*REQUIRED ACTION*.
Reproduce word for word everything from the line containing "List the series" down to the line containing "Batting Average1, Batting Average2", including both of those lines. Leave the pictures out.

*EXTRACTED MATERIAL*.
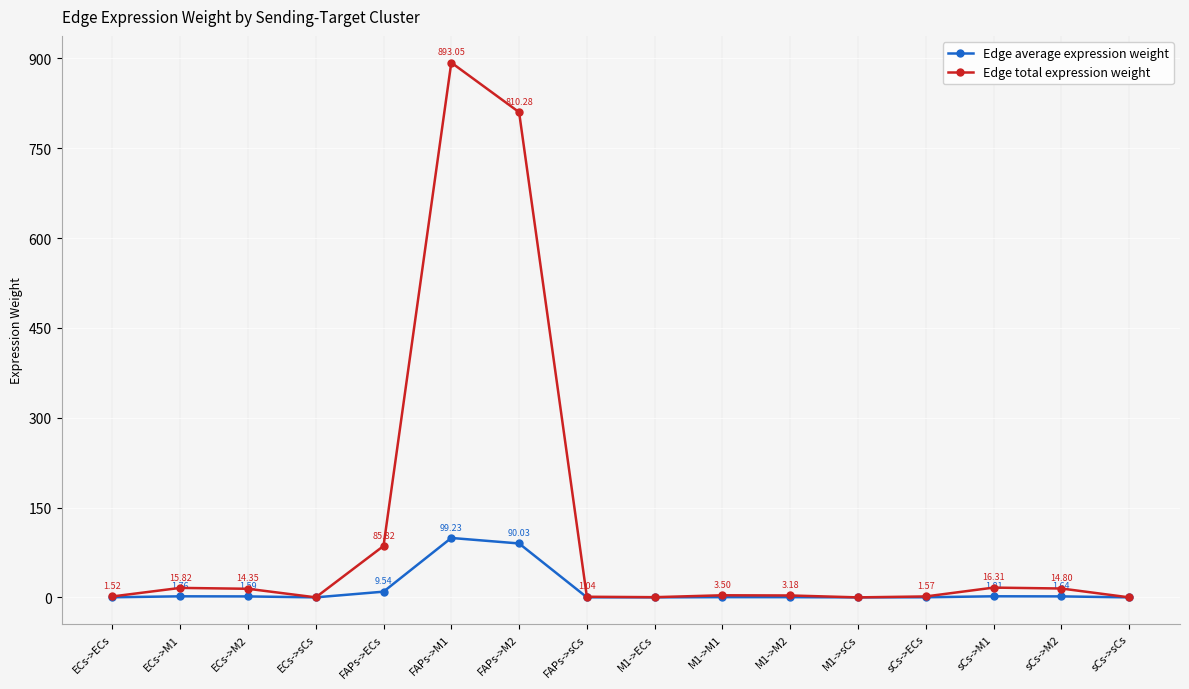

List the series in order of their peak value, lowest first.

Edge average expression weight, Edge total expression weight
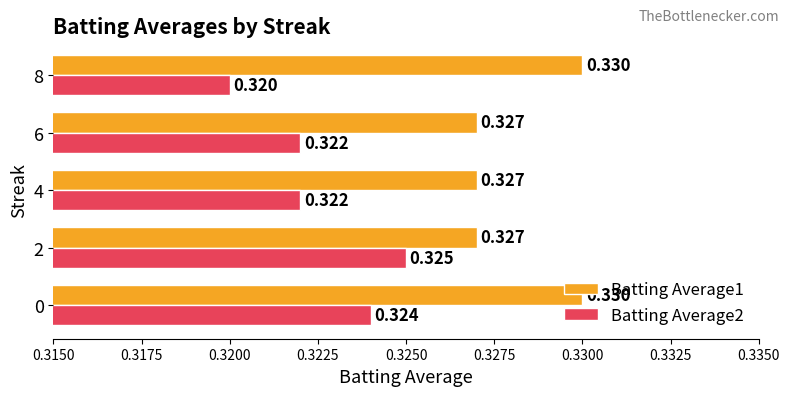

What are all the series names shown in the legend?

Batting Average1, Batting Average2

* * *

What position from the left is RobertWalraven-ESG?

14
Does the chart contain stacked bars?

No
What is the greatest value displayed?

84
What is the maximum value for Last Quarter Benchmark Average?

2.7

*TASK SOLUTION*.
List the series in order of their peak value, lowest first.

Edge average expression weight, Edge total expression weight

What are all the series names shown in the legend?

Batting Average1, Batting Average2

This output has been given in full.